Réhabilité, Muzito obtient même une promotion avec les charges électorales du parti en mains à la veille des élections du 23 décembre 2018.

En face, ses adversaires ne désarment pas pressentant en lui le candidat naturel du Palu à la présidentielle au moment où Kabila cherche à soumettre tous à son dauphin à lui. Les premières initiatives de Muzito allant dans le sens de parvenir à un programme commun de gouvernement avec les forces de l’opposition prêteront prétexte à ses «ennemis» pour le suspendre une seconde fois. Cette fois-ci, c’est juste à la veille du scrutin. Pour lui enlever toute possibilité de concourir quoi. L’instinct du politique-né se réveille alors en lui.

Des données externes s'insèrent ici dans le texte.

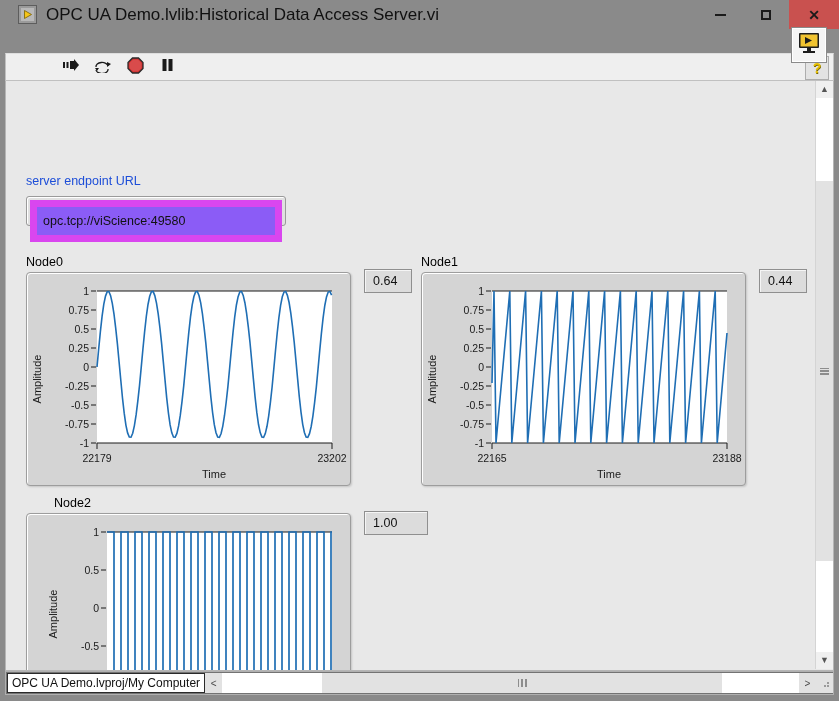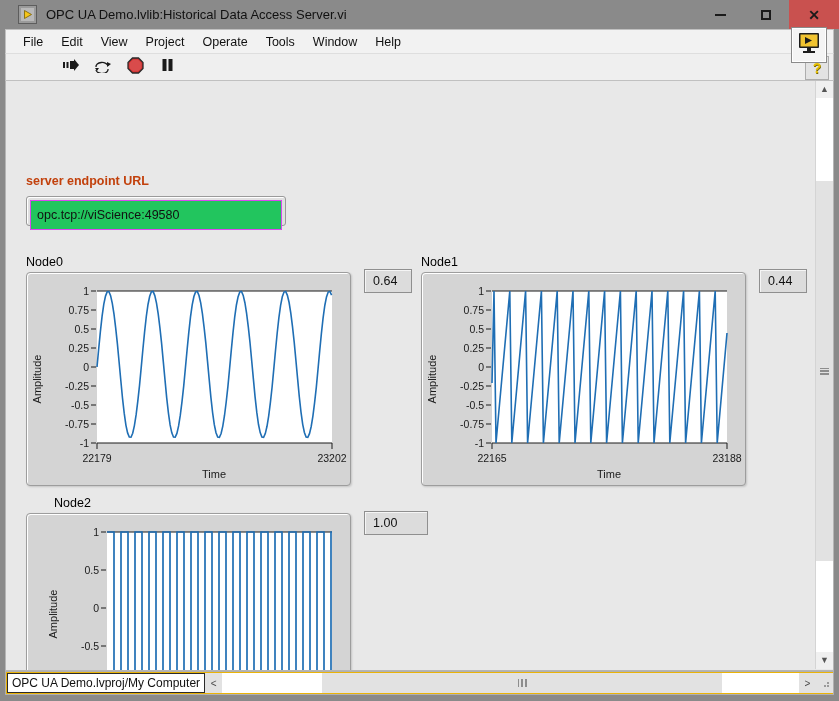"OPC UA Demo.lvlib:Historical Data Access" .title-text { font-size: 13px -> 17px }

Pas pour commettre un parricide contre son géniteur Gizenga mais pour se dire s’il n’avait pas un grand destin, les autres ne s’acharneraient pas sur lui à ce point. Le voilà candidat sous son propre label

«Le Nouvel Elan».

Candidat disqualifié pour des raisons injustifiées comme celui du PALU, Antoine Gizenga, un peu à la manière d’une leçon assimilée trop tard au niveau de la direction du parti gizengiste. A partir de ce moment, Muzito s’attable publiquement avec les autres leaders de l’opposition. Il assiste à toutes les messes. A Bruxelles comme à Pretoria. Mais la troupe gizengiste nombreuse à avoir rallié sa cause reste sur sa soif. Elle a hâte d’aller avec les autres dans l’opposition. Elle s’est mobilisée massivement Place Triomphal et a exulté au regard du triomphe que la foule a réservé à Muzito lorsqu’il a pris la parole. Désormais, il faudra compter avec Adolphe Muzito, de son petit nom Shed, dans l’opposition.